The book is full of wonderful descriptions of their mistakes and learnings and forever bouncing back. Some were, shall we say, Gringo in nature like how he accidently moved into a seedy motel in one of the roughest parts of Bogota unknowingly. He describes in detail the tradeoffs they made in going “AAB” – All About Brazil – rather than focusing all regional as they initially had considered. It intertwines stories and analogies from founders like David Velez of Nubank. Requarth was ahead of the Covid curve of embracing remote talent wherever and however it can be found and integrated.

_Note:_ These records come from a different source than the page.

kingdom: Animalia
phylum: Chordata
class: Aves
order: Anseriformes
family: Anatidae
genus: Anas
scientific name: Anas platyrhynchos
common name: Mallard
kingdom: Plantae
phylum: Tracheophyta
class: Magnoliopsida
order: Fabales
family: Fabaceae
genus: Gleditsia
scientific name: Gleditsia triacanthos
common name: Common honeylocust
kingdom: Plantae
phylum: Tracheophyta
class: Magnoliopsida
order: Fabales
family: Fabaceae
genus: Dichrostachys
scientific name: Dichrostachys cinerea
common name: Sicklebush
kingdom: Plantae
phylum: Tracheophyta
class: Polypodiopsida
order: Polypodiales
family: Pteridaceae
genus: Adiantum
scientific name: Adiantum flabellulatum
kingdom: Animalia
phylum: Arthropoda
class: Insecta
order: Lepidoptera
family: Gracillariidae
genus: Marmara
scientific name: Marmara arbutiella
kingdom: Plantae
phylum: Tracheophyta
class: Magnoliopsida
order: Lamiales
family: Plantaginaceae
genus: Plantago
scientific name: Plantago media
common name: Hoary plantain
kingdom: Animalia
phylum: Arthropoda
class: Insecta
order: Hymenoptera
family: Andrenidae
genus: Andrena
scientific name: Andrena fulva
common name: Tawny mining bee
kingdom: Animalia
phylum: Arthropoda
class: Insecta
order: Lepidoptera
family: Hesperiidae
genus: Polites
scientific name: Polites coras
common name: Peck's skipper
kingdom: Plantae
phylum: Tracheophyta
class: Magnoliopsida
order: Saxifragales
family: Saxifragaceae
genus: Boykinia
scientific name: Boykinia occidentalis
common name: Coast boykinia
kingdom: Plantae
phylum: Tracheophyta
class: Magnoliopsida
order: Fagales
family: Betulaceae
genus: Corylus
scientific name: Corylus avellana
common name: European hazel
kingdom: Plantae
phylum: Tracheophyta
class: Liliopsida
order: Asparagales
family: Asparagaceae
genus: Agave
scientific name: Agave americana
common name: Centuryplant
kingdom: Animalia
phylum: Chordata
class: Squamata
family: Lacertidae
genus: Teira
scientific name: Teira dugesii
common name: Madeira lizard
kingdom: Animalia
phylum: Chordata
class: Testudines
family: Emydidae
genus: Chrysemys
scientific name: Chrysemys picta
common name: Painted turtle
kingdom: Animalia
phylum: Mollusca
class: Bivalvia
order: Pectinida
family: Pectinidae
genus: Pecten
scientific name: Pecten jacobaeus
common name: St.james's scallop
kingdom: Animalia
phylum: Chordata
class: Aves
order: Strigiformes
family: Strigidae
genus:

“Many markets are still underserved, but it’s not because of a lack of innovative ideas. It’s because the existing companies didn’t deliver on their promises, don’t actually have a customer-centric mentality, or are missing some essential part of the complete product that the customer needs to solve his or her pain… You can take technology that already exists and apply it to a market that doesn’t have tech. [quoting Nubank’s Velez] most banks see themselves as financial services companies that happen to use technology. Nubank is a tech company that happens to offer financial services.”
Hundreds of million tech-enabled/unleashed customers with massive, untapped needs; a new generation of entrepreneurs aware of what has worked in Silicon Valley and more importantly other rising markets; a new generation of tech-focused, tech-first executives who are building off the now multi-billion dollar successes of those who came just before them – this time is way different.
This Time Is Different: Viva the Entrepreneur in Latin America
In my slice of LATam there's a looong way to go in the recruitment and management of employees which currently I'd put at the turn of the 1950s in Europe. The real talent leaves every year for lack of quality opportunity.
Coupled with the poor appreciation of service, archaic banking and weird taxation it would take a genius to build and sustain a truly entrepreneurial model.
I see Rappi was lauded. They have acquired a pretty poor rep locally over the past few months, and my circle of acquaintances prefer to use competitors like Domicilios.
The potential is there, of course, but Change is heavily hampered by the dead hank of the banking institutions.